== Selected excerpt ==
Indexes can be used as investment tools in various ways. For instance, indexes comprising a plurality of securities can often be bought and sold more cheaply than buying and selling the individual constituents of the index. This allows investment in these securities with reduced transaction costs. In passive and enhanced indexing, investments are made with reference to an index or benchmark portfolio. A benchmark portfolio is a portfolio intended to represent the market in general. The holdings of a benchmark portfolio are often proportional to the market capitalization of each security. Performance statistics such as return and risk are reported with respect to the reference index or benchmark portfolio. Indexes can serve as active manager benchmarks or the underlyers for investable products such as ETFs and mutual funds.
Factor indexes are indexes designed to replicate the returns associated with a selected quantitative factor. Possible factors include those present in commercial risk models. These include style factors, industry factors, market factors, country factors, and currency factors. Axioma's U.S. Equity Fundamental Factor Risk Model uses ten style factors: exchange rate sensitivity, growth, leverage, liquidity, market sensitivity, medium term momentum, short term momentum, size, value, and volatility.
U.S. Pat. No. 7,698,202 describes characteristics, properties and uses of factor risk models. This patent is incorporated by reference herein in its entirety.
Factors are defined quantitatively. For instance, the ten factors in Axioma's U.S. Equity Fundamental Factor Risk Model are defined as follows.
The exchange rate sensitivity factor measures the sensitivity of a stock's historical returns to the returns of a currency basket, referenced in U.S. dollars. The basket used is the International Monetary Fund's Special Drawing Rights (SDR) which contains the currencies U.S. dollar, euro, Japanese yen, and pound sterling. A stock's exchange rate sensitivity factor exposure is the normalized slope obtained by regressing the time series of its past 120 day return against that of the currency basket.
The growth factor gives an indication of a company's historical rate of growth. The growth factor is calculated as the product of the one year return on equity times one minus the dividend payout rate. The return on equity is calculated as the ratio of the annualized income over the last year to the common equity value of a year ago. The dividend payout rate is calculated as the ratio of the annualized dividends per share to the annualized earnings per share. The annualized income over the last year is calculated from income before extraordinary income analogously to dividends per share and earnings per share by going to the most recent filing in the last 520 trading days and summing the four most recently filed values over the previous 15 months. The common equity value of a year ago is taken as the most recent value for common equity that has been filed in the period between 780 and 260 trading days ago, which is approximately three years to one year ago.

Collected data entries
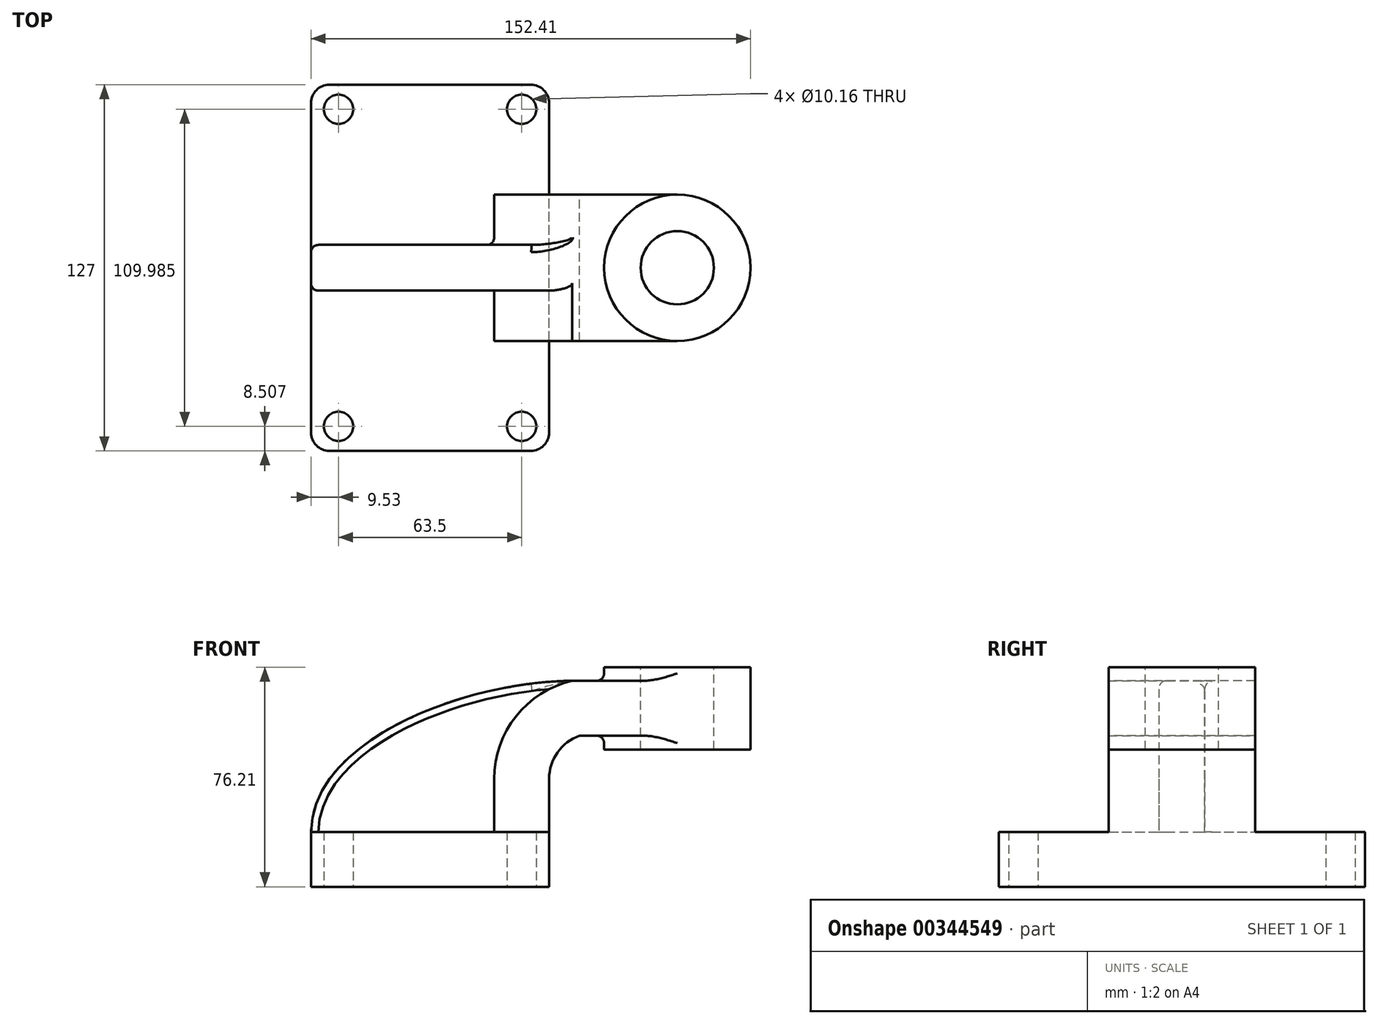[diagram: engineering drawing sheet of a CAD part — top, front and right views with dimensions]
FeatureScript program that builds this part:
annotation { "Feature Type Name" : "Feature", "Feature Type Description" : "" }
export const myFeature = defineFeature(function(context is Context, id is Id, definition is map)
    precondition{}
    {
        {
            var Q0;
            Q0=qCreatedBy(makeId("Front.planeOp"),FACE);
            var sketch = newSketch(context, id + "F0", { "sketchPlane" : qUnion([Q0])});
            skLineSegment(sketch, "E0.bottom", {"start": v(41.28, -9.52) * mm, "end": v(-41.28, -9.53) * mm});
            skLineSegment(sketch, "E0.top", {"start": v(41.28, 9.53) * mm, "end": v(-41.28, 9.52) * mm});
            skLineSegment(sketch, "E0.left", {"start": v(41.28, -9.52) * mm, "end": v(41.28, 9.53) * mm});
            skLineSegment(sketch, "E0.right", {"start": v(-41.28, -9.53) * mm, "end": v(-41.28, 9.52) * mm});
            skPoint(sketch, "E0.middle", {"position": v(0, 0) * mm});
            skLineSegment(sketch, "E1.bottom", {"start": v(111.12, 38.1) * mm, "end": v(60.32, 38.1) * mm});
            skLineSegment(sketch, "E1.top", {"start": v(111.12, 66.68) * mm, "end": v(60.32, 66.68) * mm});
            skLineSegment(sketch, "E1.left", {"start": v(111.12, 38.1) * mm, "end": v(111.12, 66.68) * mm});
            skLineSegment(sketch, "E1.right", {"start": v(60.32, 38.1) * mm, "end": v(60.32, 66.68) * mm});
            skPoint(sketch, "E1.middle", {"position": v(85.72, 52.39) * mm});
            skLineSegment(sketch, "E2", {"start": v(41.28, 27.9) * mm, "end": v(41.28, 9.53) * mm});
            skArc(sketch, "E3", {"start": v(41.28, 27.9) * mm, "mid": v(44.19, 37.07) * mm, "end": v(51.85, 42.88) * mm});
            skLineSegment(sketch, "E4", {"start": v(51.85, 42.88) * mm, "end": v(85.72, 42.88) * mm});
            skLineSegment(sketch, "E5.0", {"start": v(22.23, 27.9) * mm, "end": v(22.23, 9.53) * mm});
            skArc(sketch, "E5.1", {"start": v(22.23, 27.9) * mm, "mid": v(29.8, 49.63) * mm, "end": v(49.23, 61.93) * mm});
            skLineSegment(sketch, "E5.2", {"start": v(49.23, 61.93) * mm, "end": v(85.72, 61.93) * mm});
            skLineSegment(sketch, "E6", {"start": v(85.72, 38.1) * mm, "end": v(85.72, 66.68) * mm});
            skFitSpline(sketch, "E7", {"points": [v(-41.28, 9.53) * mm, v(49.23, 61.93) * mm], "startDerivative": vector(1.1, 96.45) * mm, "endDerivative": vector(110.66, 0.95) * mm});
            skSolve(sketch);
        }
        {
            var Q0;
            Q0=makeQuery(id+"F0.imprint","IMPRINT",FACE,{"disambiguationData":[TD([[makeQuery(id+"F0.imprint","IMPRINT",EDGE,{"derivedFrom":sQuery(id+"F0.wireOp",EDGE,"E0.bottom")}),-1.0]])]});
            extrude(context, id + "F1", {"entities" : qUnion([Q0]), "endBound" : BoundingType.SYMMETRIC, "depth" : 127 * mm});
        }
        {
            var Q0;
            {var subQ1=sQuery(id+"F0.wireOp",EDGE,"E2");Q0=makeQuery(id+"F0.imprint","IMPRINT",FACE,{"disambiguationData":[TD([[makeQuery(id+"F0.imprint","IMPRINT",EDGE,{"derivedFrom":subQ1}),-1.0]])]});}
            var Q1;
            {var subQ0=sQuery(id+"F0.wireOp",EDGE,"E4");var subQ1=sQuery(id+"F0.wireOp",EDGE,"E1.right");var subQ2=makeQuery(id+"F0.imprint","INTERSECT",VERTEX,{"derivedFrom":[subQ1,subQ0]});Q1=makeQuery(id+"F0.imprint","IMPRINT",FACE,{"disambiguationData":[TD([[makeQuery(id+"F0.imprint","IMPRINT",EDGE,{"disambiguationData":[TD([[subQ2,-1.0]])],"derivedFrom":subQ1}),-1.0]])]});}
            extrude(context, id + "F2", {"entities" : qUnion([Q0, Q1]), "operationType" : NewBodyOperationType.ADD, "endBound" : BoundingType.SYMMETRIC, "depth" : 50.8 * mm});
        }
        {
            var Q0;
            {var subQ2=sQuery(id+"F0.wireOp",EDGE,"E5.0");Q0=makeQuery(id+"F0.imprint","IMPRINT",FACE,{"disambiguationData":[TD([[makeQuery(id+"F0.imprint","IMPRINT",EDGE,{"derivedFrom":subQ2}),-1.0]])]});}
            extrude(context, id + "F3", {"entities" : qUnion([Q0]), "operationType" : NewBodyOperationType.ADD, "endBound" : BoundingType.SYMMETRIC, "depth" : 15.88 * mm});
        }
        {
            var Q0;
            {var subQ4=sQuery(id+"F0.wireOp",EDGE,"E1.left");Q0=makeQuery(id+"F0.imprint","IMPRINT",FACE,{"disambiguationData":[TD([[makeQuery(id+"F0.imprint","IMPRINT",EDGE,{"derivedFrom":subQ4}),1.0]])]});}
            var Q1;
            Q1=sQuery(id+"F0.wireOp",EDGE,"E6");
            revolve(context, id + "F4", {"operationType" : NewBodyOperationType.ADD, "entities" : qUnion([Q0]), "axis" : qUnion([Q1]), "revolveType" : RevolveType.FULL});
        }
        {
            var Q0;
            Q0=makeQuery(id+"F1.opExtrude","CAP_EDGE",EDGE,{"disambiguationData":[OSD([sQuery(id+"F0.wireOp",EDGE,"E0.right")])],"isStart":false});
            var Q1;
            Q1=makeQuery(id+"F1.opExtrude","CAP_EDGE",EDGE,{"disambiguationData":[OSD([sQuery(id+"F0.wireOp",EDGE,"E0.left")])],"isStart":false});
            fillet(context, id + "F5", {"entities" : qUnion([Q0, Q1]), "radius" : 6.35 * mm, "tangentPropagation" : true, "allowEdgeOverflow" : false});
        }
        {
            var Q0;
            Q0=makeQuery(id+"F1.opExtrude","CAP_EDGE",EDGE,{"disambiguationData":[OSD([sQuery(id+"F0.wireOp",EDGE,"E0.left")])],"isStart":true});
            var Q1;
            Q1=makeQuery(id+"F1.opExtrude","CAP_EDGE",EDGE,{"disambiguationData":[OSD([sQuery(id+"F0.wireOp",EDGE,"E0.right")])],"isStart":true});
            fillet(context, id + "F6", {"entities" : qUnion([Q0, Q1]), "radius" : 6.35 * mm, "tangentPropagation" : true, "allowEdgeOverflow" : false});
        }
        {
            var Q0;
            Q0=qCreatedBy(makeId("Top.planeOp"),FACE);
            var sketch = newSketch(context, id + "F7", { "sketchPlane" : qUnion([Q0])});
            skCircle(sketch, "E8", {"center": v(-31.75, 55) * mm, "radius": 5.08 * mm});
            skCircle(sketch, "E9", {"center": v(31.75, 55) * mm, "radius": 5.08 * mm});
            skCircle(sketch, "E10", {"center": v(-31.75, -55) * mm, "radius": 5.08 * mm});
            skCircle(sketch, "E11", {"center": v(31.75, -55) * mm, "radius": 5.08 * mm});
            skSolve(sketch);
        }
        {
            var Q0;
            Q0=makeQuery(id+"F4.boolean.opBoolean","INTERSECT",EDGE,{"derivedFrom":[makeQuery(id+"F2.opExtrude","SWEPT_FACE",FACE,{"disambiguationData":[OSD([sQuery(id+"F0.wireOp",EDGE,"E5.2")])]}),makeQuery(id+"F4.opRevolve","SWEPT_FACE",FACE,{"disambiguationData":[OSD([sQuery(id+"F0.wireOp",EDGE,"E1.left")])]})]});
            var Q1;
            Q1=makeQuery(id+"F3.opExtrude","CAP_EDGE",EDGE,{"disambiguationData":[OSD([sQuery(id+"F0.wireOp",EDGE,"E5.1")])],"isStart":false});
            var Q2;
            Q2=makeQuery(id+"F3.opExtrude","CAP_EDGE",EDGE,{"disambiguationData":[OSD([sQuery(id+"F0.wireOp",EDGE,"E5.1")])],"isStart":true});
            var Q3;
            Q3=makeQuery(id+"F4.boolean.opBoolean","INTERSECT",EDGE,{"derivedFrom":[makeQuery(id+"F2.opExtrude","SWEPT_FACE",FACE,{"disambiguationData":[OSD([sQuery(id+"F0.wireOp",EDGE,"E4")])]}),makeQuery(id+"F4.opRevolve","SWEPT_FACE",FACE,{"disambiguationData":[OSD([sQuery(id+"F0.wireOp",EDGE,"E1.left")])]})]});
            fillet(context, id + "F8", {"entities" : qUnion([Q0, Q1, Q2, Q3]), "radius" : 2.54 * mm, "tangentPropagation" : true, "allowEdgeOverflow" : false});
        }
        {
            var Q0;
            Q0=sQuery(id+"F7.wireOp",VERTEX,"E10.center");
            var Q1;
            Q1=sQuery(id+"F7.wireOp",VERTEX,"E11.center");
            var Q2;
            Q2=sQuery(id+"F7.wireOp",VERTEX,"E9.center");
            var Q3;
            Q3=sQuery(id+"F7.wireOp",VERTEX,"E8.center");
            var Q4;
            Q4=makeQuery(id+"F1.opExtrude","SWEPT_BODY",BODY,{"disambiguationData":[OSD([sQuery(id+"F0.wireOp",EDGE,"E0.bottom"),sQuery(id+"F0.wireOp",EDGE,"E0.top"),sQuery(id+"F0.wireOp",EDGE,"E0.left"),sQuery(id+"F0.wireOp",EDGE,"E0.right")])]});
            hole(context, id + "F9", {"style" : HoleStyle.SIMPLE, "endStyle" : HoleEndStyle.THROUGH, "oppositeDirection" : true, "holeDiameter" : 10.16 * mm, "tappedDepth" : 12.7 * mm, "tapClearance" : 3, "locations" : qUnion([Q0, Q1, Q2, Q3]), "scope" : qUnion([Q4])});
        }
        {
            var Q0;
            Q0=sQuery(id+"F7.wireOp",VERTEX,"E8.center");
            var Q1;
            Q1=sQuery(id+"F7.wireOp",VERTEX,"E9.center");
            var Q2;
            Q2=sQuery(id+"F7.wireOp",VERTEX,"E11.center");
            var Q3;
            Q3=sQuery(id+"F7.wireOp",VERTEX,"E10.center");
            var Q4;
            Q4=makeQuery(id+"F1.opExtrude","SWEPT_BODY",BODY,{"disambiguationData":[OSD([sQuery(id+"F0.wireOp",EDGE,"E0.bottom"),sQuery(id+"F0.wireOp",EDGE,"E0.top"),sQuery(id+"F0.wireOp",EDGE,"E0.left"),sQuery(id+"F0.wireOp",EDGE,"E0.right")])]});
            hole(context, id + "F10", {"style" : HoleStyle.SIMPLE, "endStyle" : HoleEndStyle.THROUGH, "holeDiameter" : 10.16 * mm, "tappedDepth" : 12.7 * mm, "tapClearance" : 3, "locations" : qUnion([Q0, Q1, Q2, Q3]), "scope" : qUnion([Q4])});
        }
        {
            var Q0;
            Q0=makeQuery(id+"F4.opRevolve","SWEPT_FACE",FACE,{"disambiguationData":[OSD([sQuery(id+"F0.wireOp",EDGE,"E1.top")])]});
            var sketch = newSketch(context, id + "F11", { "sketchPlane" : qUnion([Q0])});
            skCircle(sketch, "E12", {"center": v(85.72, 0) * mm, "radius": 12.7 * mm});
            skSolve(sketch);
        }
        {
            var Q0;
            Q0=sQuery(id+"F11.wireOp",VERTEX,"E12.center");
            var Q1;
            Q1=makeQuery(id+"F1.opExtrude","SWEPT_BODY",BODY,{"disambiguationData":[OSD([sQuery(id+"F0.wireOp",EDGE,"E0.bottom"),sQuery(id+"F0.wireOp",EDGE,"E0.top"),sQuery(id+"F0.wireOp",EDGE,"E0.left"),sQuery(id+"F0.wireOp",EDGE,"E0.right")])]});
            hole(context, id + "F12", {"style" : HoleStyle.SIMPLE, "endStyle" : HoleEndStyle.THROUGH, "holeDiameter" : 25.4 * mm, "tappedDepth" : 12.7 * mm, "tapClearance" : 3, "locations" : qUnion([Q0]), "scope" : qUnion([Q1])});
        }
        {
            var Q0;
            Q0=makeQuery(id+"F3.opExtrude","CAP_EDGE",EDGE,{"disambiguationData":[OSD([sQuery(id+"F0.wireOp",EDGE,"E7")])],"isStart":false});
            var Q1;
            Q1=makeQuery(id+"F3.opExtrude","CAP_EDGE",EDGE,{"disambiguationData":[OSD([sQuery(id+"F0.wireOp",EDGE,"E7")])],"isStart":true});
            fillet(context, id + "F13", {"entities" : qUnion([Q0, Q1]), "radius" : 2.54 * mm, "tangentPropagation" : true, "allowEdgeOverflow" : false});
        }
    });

==

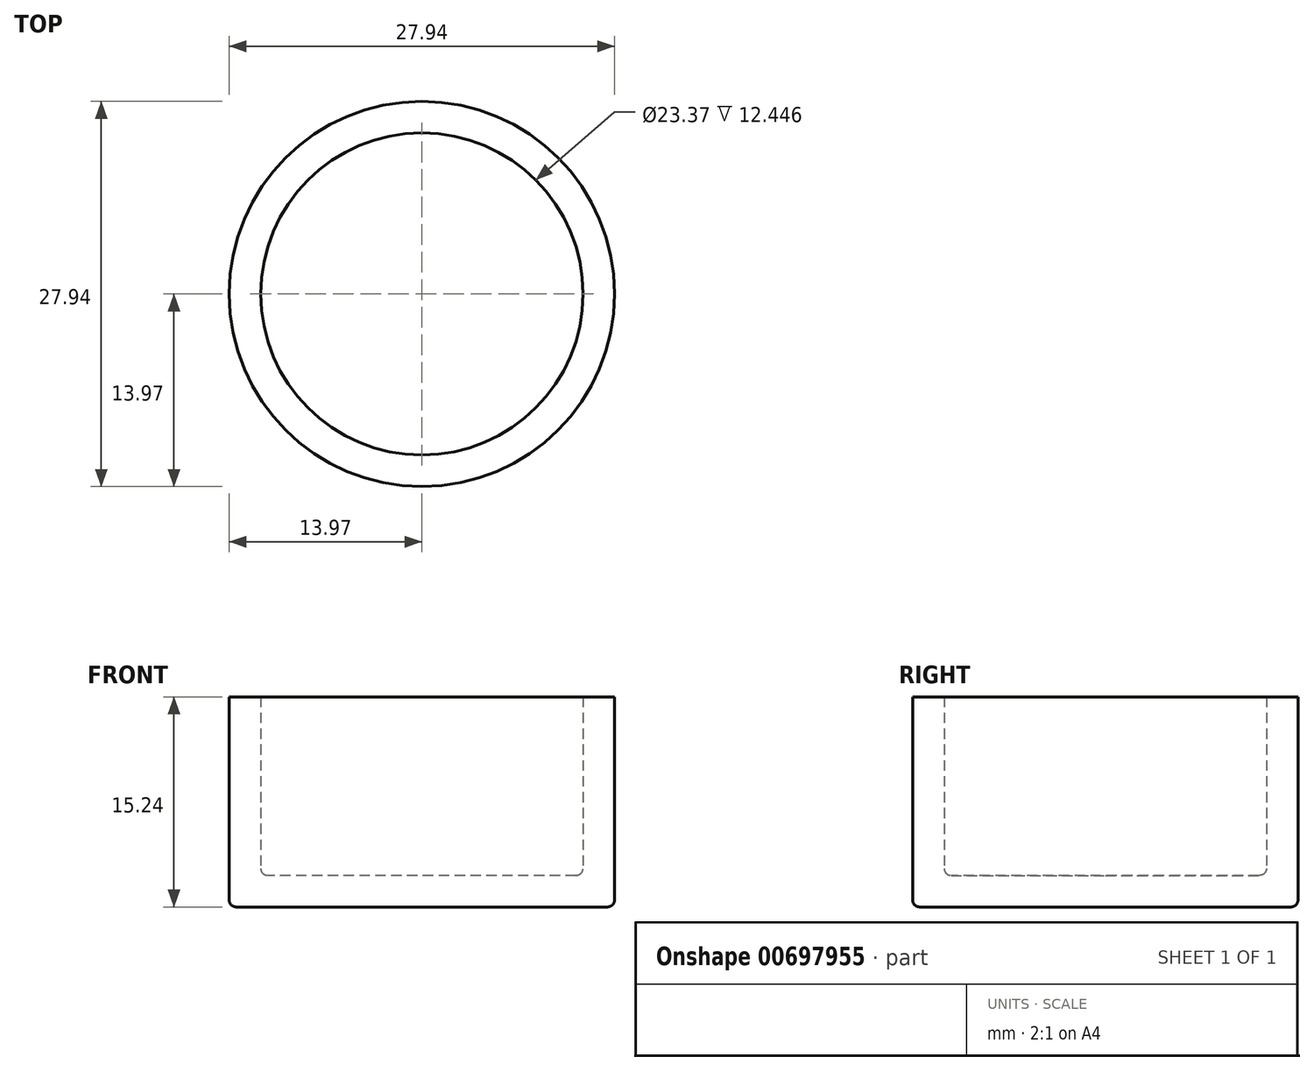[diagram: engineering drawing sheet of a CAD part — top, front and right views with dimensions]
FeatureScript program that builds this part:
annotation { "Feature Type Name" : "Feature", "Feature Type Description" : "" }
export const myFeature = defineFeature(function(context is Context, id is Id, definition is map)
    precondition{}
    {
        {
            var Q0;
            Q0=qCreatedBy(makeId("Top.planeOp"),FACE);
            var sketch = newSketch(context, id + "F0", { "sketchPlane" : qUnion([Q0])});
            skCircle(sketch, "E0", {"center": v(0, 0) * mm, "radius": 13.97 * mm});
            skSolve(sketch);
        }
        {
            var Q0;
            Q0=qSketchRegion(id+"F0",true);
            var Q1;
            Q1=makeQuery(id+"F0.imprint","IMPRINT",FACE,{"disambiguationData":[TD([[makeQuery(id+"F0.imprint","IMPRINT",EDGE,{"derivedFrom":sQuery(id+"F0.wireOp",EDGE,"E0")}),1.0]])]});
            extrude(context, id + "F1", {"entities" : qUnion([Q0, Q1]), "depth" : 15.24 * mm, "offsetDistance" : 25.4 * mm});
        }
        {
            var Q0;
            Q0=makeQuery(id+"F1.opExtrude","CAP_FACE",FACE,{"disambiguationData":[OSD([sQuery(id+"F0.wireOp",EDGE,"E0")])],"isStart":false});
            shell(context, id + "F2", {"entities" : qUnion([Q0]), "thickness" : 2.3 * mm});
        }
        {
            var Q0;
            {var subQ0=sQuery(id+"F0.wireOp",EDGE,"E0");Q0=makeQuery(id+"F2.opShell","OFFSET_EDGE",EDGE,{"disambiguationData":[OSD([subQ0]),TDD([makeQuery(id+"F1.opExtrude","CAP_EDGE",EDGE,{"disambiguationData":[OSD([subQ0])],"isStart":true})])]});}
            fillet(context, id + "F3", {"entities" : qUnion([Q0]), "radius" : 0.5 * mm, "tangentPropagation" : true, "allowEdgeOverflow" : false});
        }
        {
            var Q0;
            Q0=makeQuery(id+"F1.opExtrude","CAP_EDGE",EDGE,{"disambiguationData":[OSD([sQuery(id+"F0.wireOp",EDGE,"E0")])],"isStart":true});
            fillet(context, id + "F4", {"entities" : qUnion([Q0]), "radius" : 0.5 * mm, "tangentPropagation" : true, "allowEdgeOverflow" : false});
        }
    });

== Stated problem 1 ==
Update the stretch of the factor index passage from "Factor indexes are" through "defined as follows.", putting "proprietary" in place of "commercial".
== Stated problem 2 ==
Write the next portion of the passage on factor indexes, picking up after its final sentence.

== Expected answer 1 ==
Factor indexes are indexes designed to replicate the returns associated with a selected quantitative factor. Possible factors include those present in proprietary risk models. These include style factors, industry factors, market factors, country factors, and currency factors. Axioma's U.S. Equity Fundamental Factor Risk Model uses ten style factors: exchange rate sensitivity, growth, leverage, liquidity, market sensitivity, medium term momentum, short term momentum, size, value, and volatility.
U.S. Pat. No. 7,698,202 describes characteristics, properties and uses of factor risk models. This patent is incorporated by reference herein in its entirety.
Factors are defined quantitatively. For instance, the ten factors in Axioma's U.S. Equity Fundamental Factor Risk Model are defined as follows.

== Expected answer 2 ==
The leverage factor provides a measure of a company's exposure to debt levels. The leverage factor is calculated as total debt divided by market capitalization. Total debt is the sum of long term debt and debt in current liabilities, short term debt, taken on the most recent date over the last 520 trading days for which both values have been filed. For market capitalization, the 20 day average is used.
The liquidity factor provides a measure of a stock's trading activity, or lack thereof. It is defined as the natural logarithm of the last 20 day average volume divided by the natural logarithm of the last 20 day average market capitalization, both expressed in currency values such as dollars.
The market sensitivity factor is a measure of a stock's under or over performance relative to the broad market from historical data. It is simply a stock's historical beta calculated by regressing the time series of an asset's returns against the market returns over the preceding 120 trading days. The beta is then adjusted for autocorrelation in the asset returns and asynchronous trading via the Scholes-Williams procedure with a lag/lead of one.
The medium term momentum factor gives a measure of a stock's past performance over the medium term time horizon. It is defined as an asset's cumulative return over the last 250 trading days, excluding the last 20 trading days.
The short term momentum factor gives a measure of a stock's recent performance. It is defined as an asset's cumulative return over the last 20 trading days.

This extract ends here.